Problem to solve:
Write out every row again, switching "document elements" to "page elements" and keeping everything else the same. Omit the pictures from your answer.

Stored items from a collection:
--

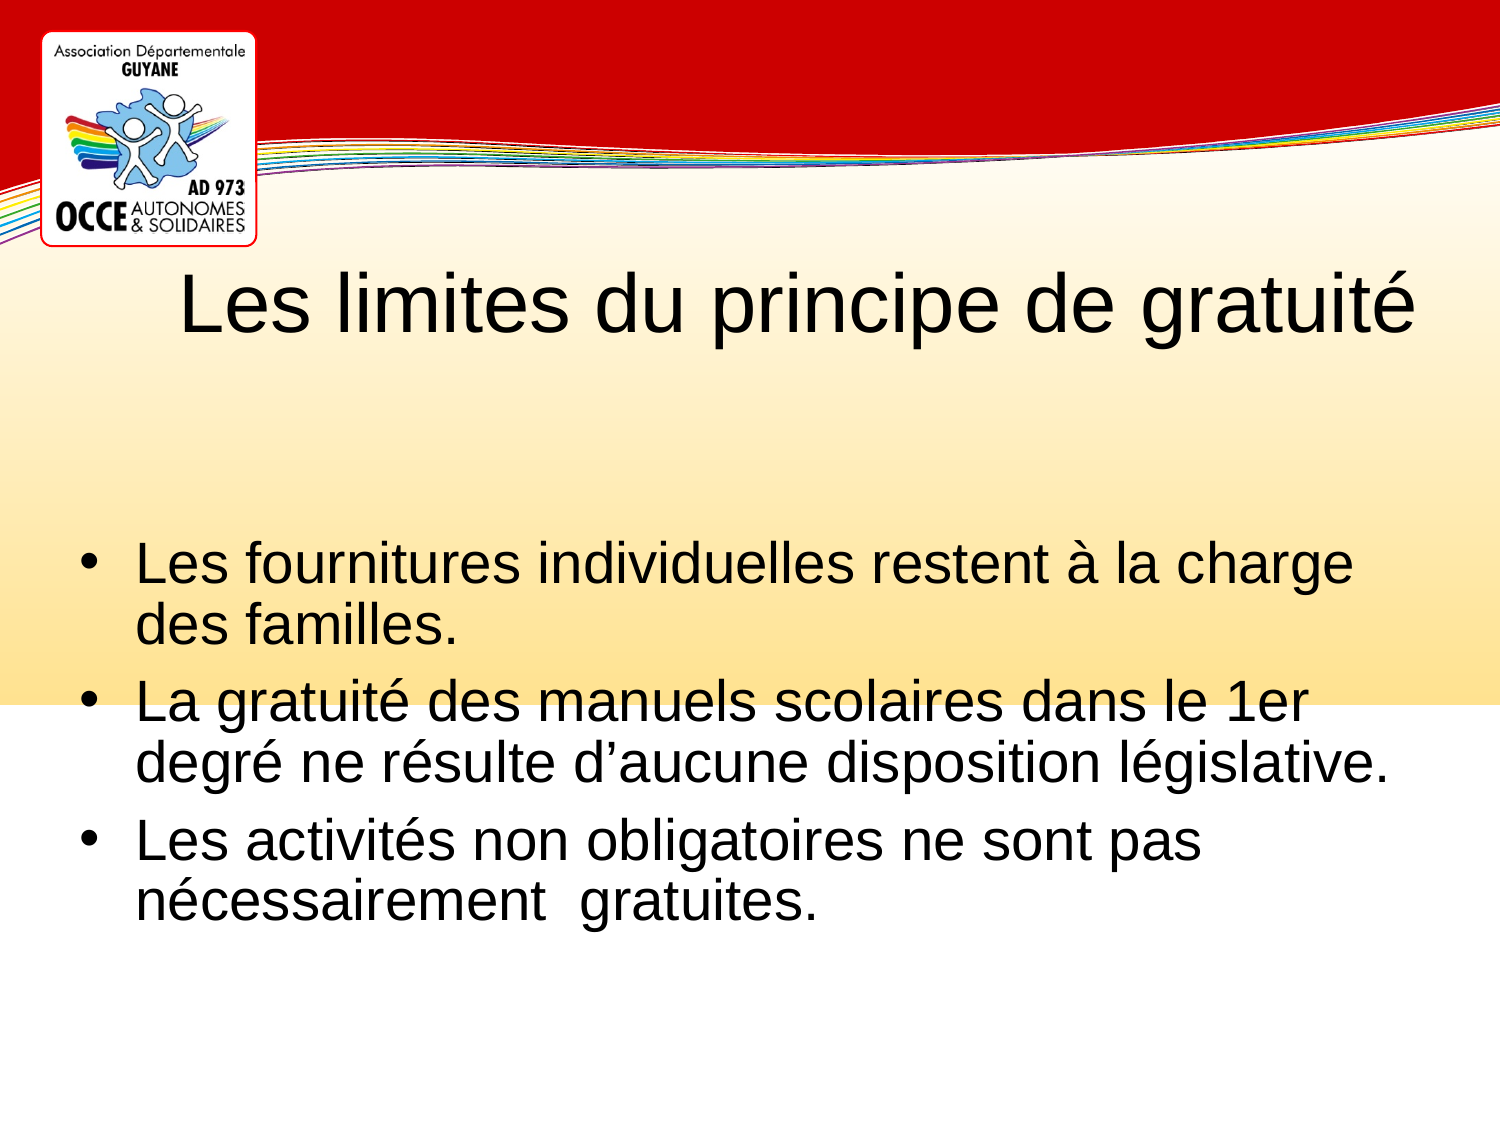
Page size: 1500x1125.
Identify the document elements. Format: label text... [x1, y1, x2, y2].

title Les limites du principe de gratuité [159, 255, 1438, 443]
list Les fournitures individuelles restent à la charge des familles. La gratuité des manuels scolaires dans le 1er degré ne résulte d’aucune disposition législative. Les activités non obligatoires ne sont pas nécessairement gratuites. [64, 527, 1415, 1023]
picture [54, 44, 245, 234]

--

Solved exercise:
Page size: 1500x1125.
Identify the page elements. Format: label text... [x1, y1, x2, y2].

title Les limites du principe de gratuité [159, 255, 1438, 443]
list Les fournitures individuelles restent à la charge des familles. La gratuité des manuels scolaires dans le 1er degré ne résulte d’aucune disposition législative. Les activités non obligatoires ne sont pas nécessairement gratuites. [64, 527, 1415, 1023]
picture [54, 44, 245, 234]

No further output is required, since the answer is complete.